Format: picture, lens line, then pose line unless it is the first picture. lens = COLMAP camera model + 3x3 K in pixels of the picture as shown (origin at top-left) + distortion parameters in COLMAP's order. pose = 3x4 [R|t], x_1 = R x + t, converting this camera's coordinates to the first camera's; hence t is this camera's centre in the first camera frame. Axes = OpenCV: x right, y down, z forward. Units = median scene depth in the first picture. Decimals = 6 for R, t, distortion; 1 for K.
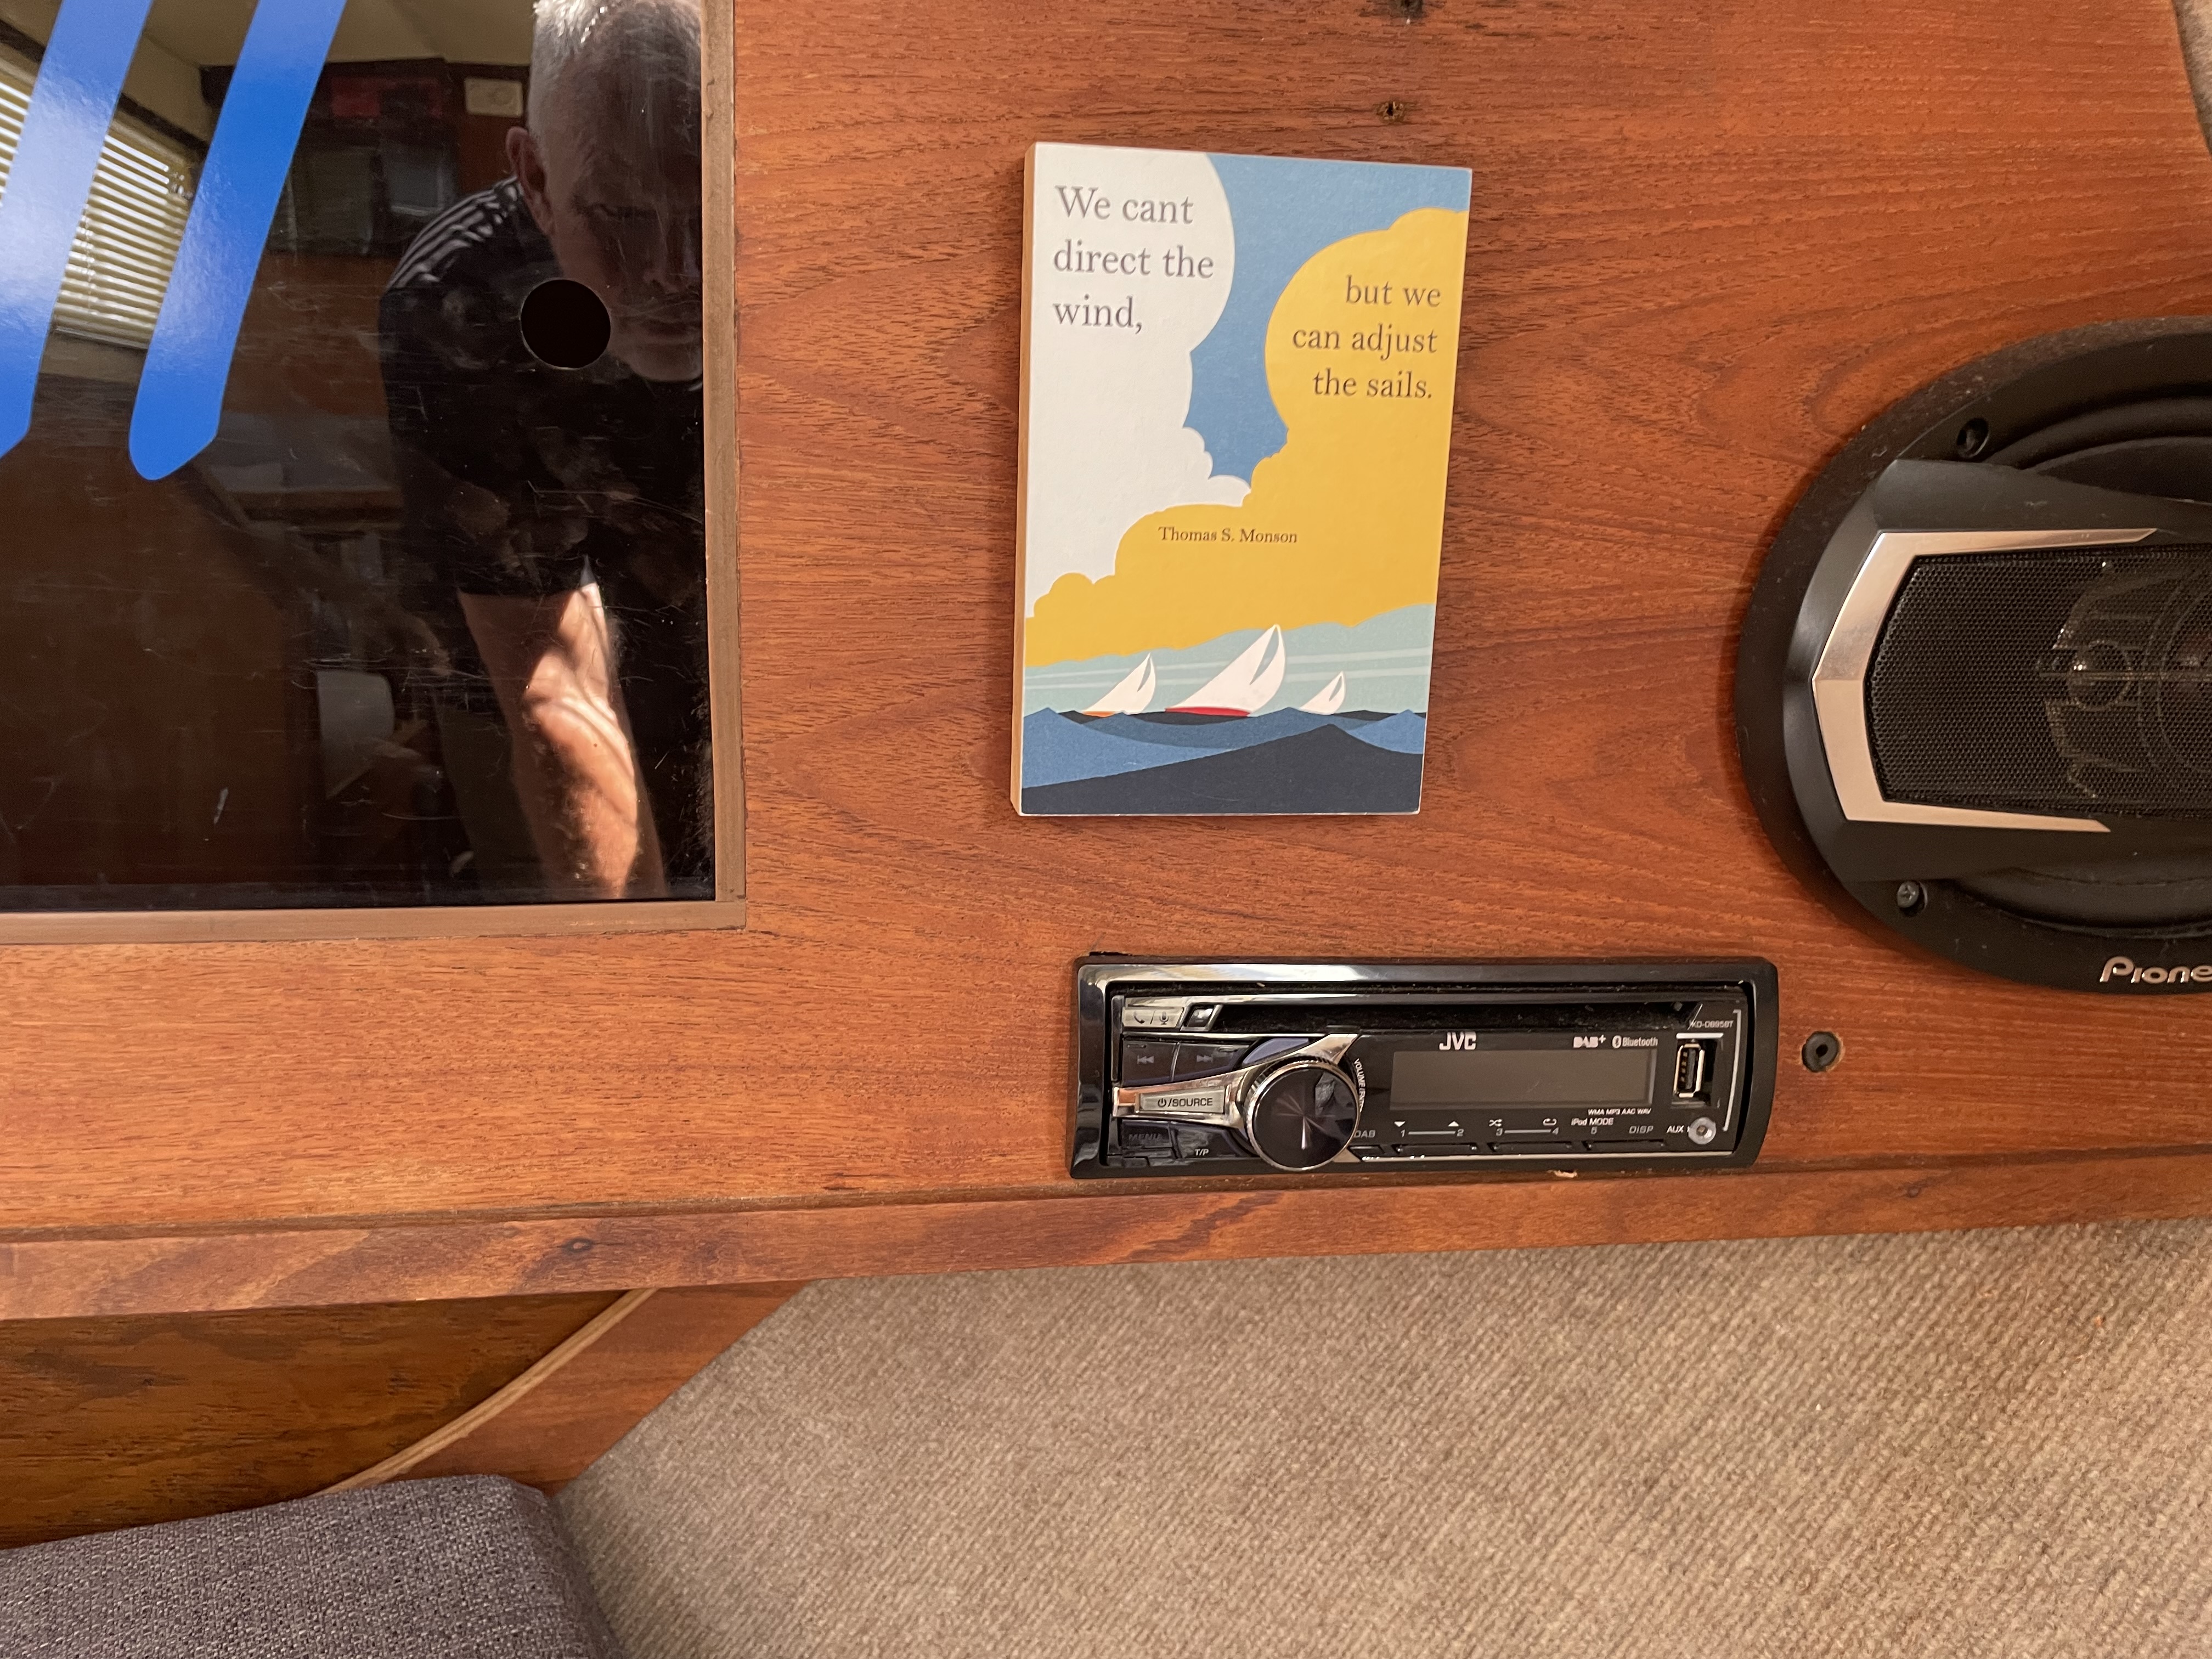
lens RADIAL K [[1688.6, 0, 1099.9], [0, 1688.6, 817.3], [0, 0, 1]] dist [0.087523, -0.121805]
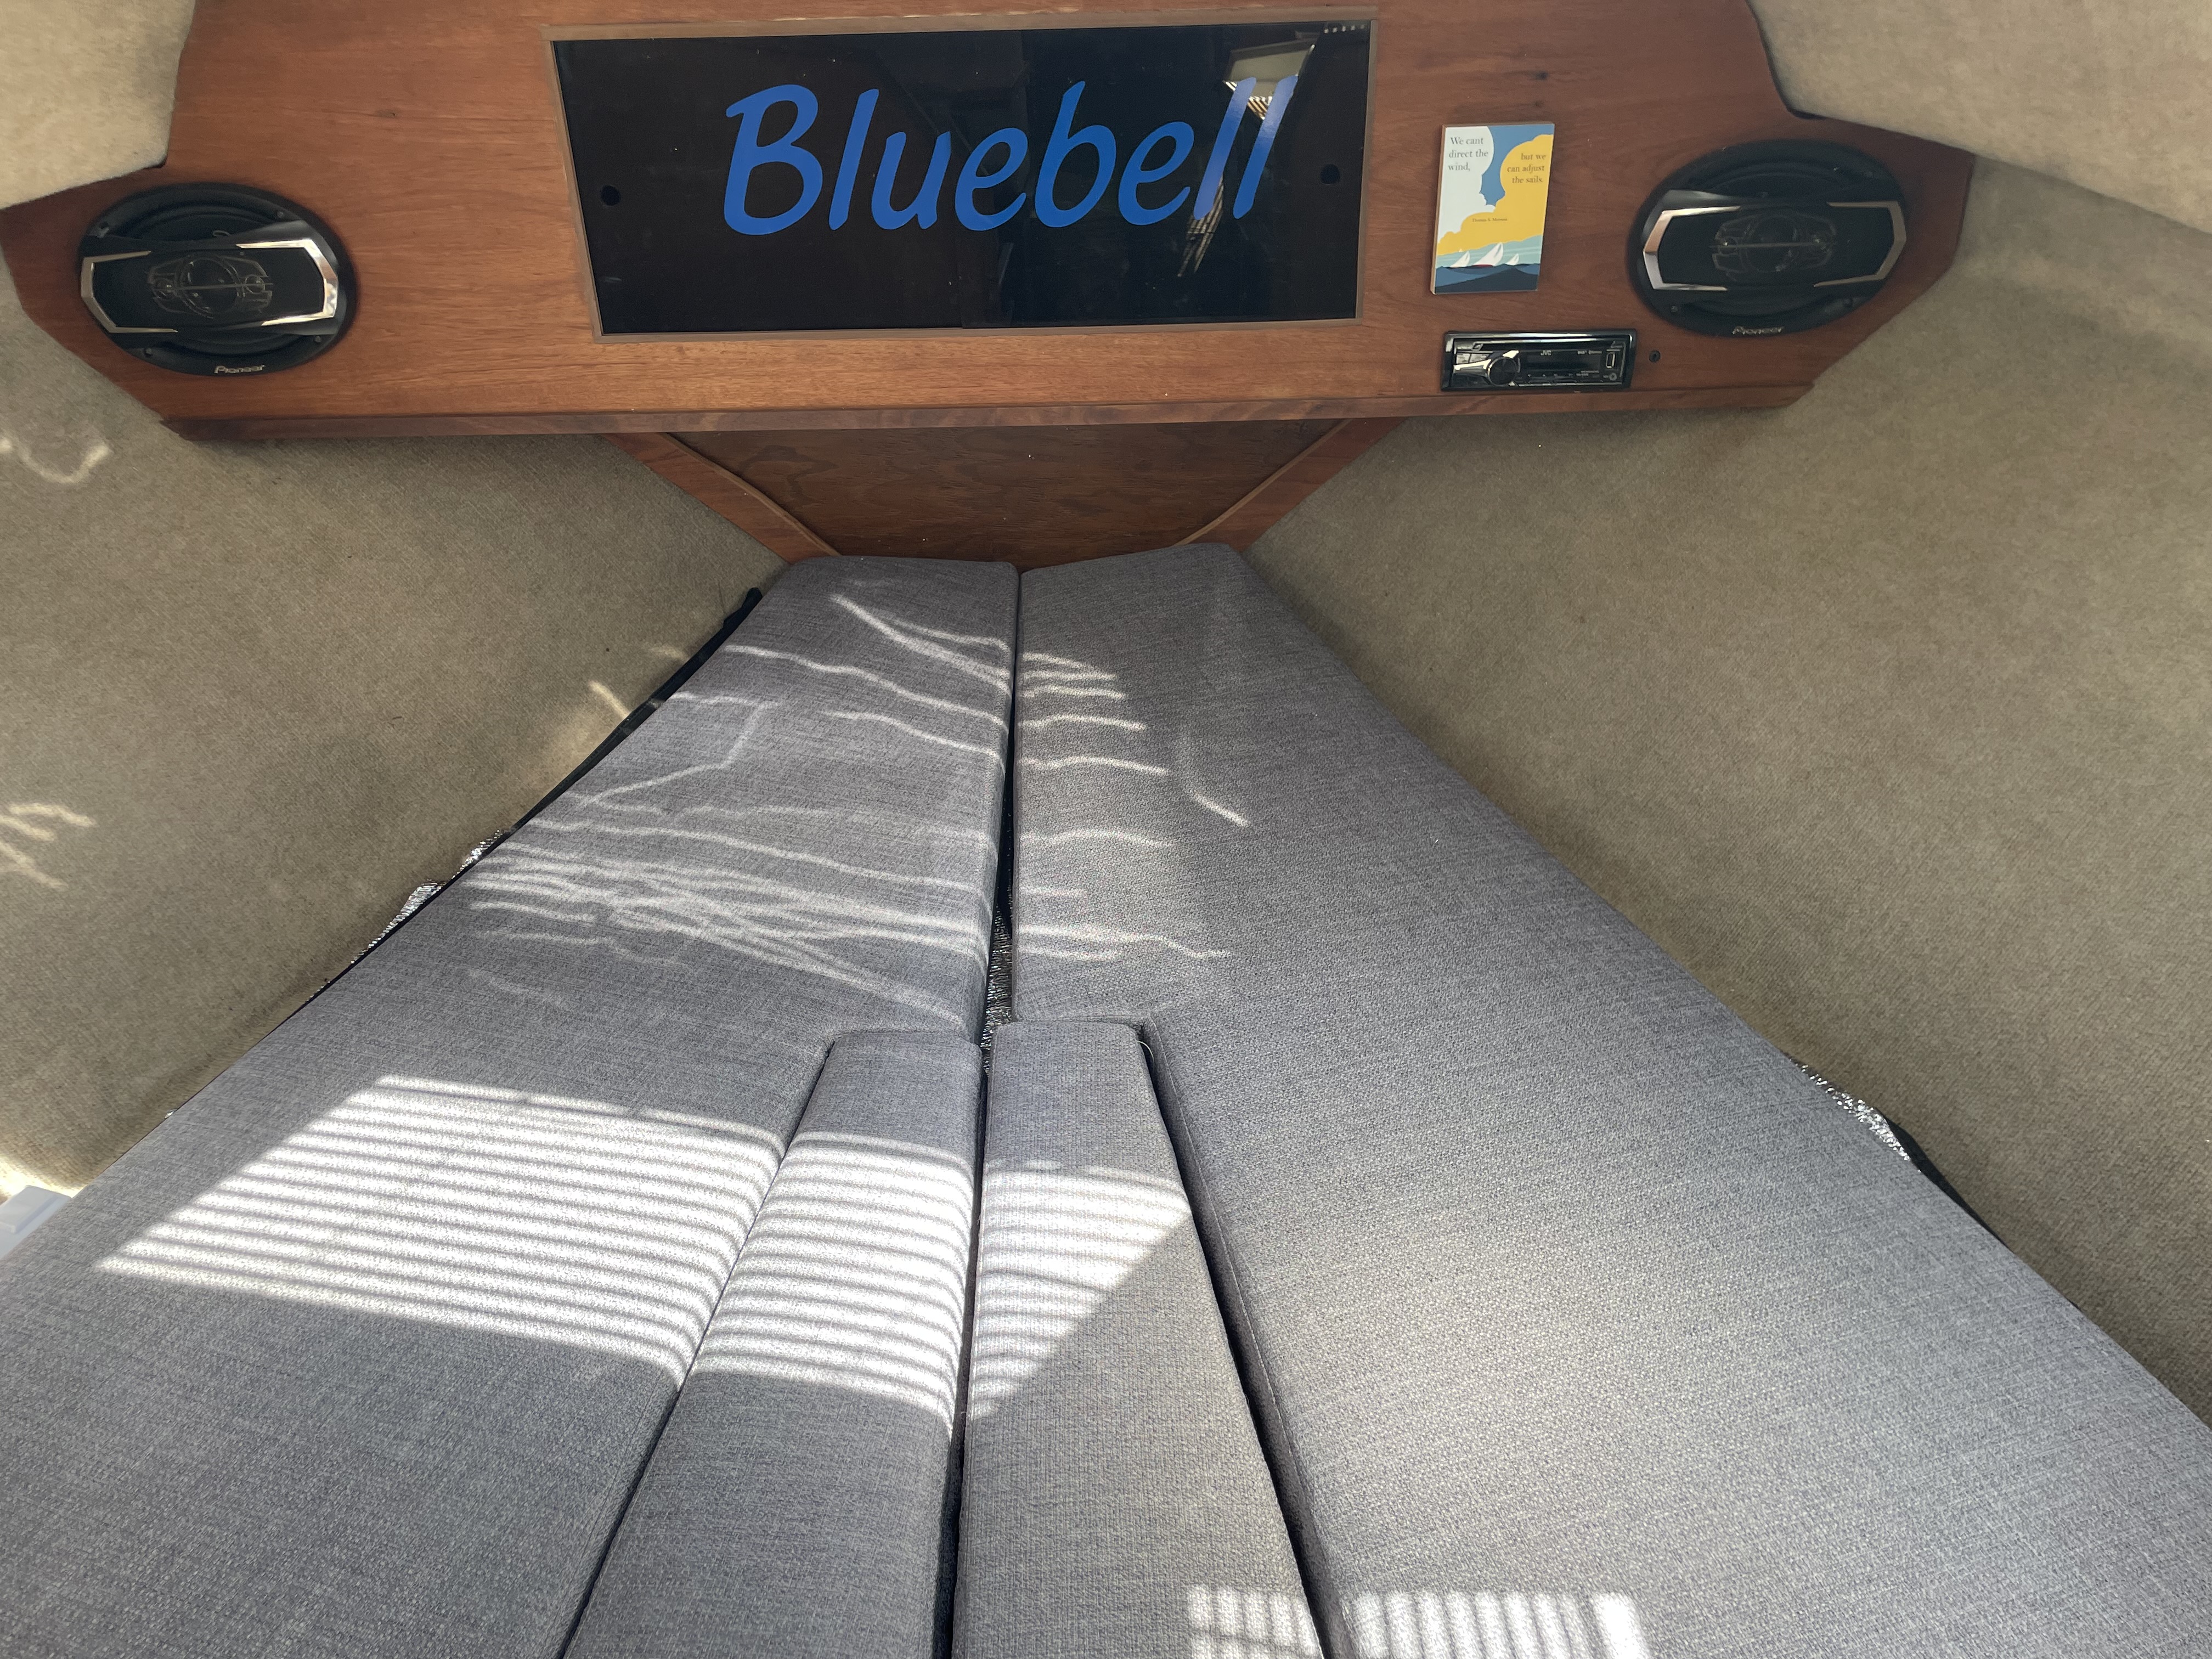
lens RADIAL K [[1688.6, 0, 1099.9], [0, 1688.6, 817.3], [0, 0, 1]] dist [0.087523, -0.121805]
pose [[0.984499, 0.030616, -0.172700, -0.087709], [0.021030, 0.956939, 0.289527, -0.000474], [0.174127, -0.288671, 0.941461, -3.255300]]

• **Work instructions**:
Rewrite these lines with "Decimals" replaced by "Decimal places" and everything else unchanged. Leave the pictures out of your answer.

• **Answer section**:
Format: picture, lens line, then pose line unless it is the first picture. lens = COLMAP camera model + 3x3 K in pixels of the picture as shown (origin at top-left) + distortion parameters in COLMAP's order. pose = 3x4 [R|t], x_1 = R x + t, converting this camera's coordinates to the first camera's; hence t is this camera's centre in the first camera frame. Axes = OpenCV: x right, y down, z forward. Units = median scene depth in the first picture. Decimal places = 6 for R, t, distortion; 1 for K.
lens RADIAL K [[1688.6, 0, 1099.9], [0, 1688.6, 817.3], [0, 0, 1]] dist [0.087523, -0.121805]
lens RADIAL K [[1688.6, 0, 1099.9], [0, 1688.6, 817.3], [0, 0, 1]] dist [0.087523, -0.121805]
pose [[0.984499, 0.030616, -0.172700, -0.087709], [0.021030, 0.956939, 0.289527, -0.000474], [0.174127, -0.288671, 0.941461, -3.255300]]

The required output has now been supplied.